A Large-Area Optical Time Projection Chamber for Hard X-ray Polarimetry with Directional Imaging of Low-Energy Electron Recoils

TL;DR

This paper presents a large-area optical TPC designed for X-ray polarimetry, capable of reconstructing low-energy electron directions with high angular resolution, enabling new astrophysical observations of transient phenomena.

Contribution

The development of a large-volume optical TPC with optical readout for high-energy X-ray polarimetry is a novel approach extending photoelectric-effect polarimetry to higher energies.

Findings

Achieved electron reconstruction in 10-60 keV range

Obtained angular resolution as good as 15 degrees

Demonstrated high modulation factors up to 0.9

Abstract

We report on the development of a large-volume, wide field-of-view time projection chamber (TPC) for X-ray polarimetry, featuring a triple-GEM amplification stage and optical readout.
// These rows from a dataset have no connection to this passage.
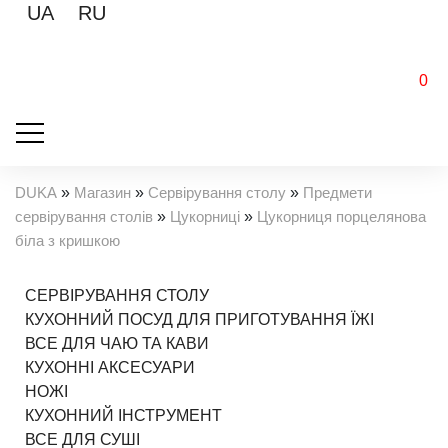
UA
RU
0
DUKA
»
Магазин
»
Сервірування столу
»
Предмети
сервірування столів
»
Цукорниці
»
Цукорниця порцелянова
біла з кришкою
СЕРВІРУВАННЯ СТОЛУ
КУХОННИЙ ПОСУД ДЛЯ ПРИГОТУВАННЯ ЇЖІ
ВСЕ ДЛЯ ЧАЮ ТА КАВИ
КУХОННІ АКСЕСУАРИ
НОЖІ
КУХОННИЙ ІНСТРУМЕНТ
ВСЕ ДЛЯ СУШІ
Originally developed within the CYGNO program for directional dark matter searches, the system employs a scientific CMOS (sCMOS) camera and a photomultiplier tube (PMT) to collect secondary scintillation light produced during charge amplification. A prototype with a cylindrical active volume (radius 3.7 cm, height 5 cm) was tested at the INAF--IAPS calibration facility (Rome, Tor Vergata) to assess sensitivity to low-energy electron directionality. We fully reconstruct electrons in the 10-60 keV range, obtain angular resolutions as good as 15{\deg}, and infer modulation factors up to 0.9. These first results demonstrate robust photoelectron tracking at tens of keV with strong modulation, indicating that photoelectric-effect polarimetry can be extended to higher energies. This capability is promising for rapid transients (GRBs, solar flares) and would broaden the astrophysical reach of X-ray polarimetry.